■ PROBLEM DETAILS ■
Render every line of text in the saved entries as a JSON list of strings, one string per line, omitting blank lines and leaving the pictures out.

===== INPUT DATA

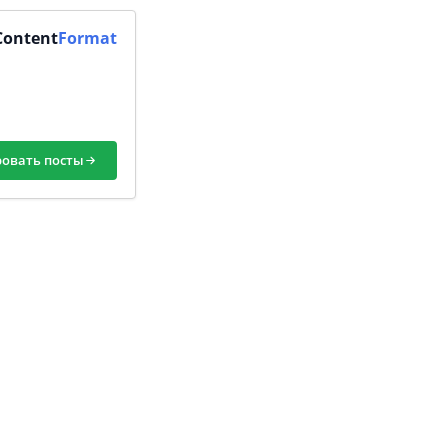
Content
Format
ровать посты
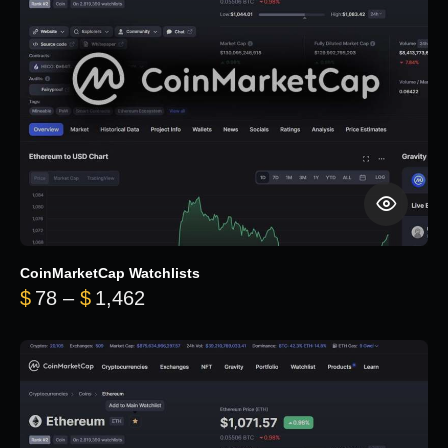
CoinMarketCap Watchlists
Price range: $78 through $1,462
$
78
–
$
1,462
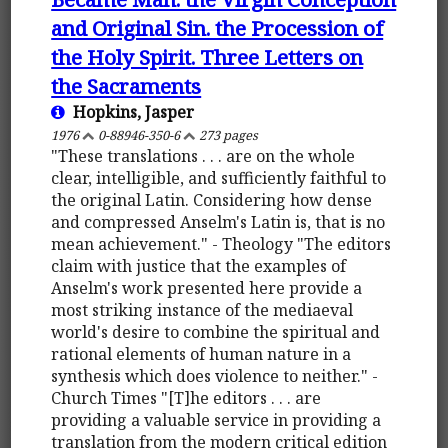
and Original Sin. the Procession of
the Holy Spirit. Three Letters on
the Sacraments
Hopkins, Jasper
1976
0-88946-350-6
273 pages
"These translations . . . are on the whole
clear, intelligible, and sufficiently faithful to
the original Latin. Considering how dense
and compressed Anselm's Latin is, that is no
mean achievement." - Theology "The editors
claim with justice that the examples of
Anselm's work presented here provide a
most striking instance of the mediaeval
world's desire to combine the spiritual and
rational elements of human nature in a
synthesis which does violence to neither." -
Church Times "[T]he editors . . . are
providing a valuable service in providing a
translation from the modern critical edition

==========

■ YOUR RESPONSE ■
[
  "Content",
  "Format",
  "ровать посты",
  "CoinMarketCap Watchlists",
  "Price range: $78 through $1,462",
  "$",
  "78",
  "–",
  "$",
  "1,462",
  "and Original Sin. the Procession of",
  "the Holy Spirit. Three Letters on",
  "the Sacraments",
  "Hopkins, Jasper",
  "1976",
  "0-88946-350-6",
  "273 pages",
  "\"These translations . . . are on the whole",
  "clear, intelligible, and sufficiently faithful to",
  "the original Latin. Considering how dense",
  "and compressed Anselm's Latin is, that is no",
  "mean achievement.\" - Theology \"The editors",
  "claim with justice that the examples of",
  "Anselm's work presented here provide a",
  "most striking instance of the mediaeval",
  "world's desire to combine the spiritual and",
  "rational elements of human nature in a",
  "synthesis which does violence to neither.\" -",
  "Church Times \"[T]he editors . . . are",
  "providing a valuable service in providing a",
  "translation from the modern critical edition"
]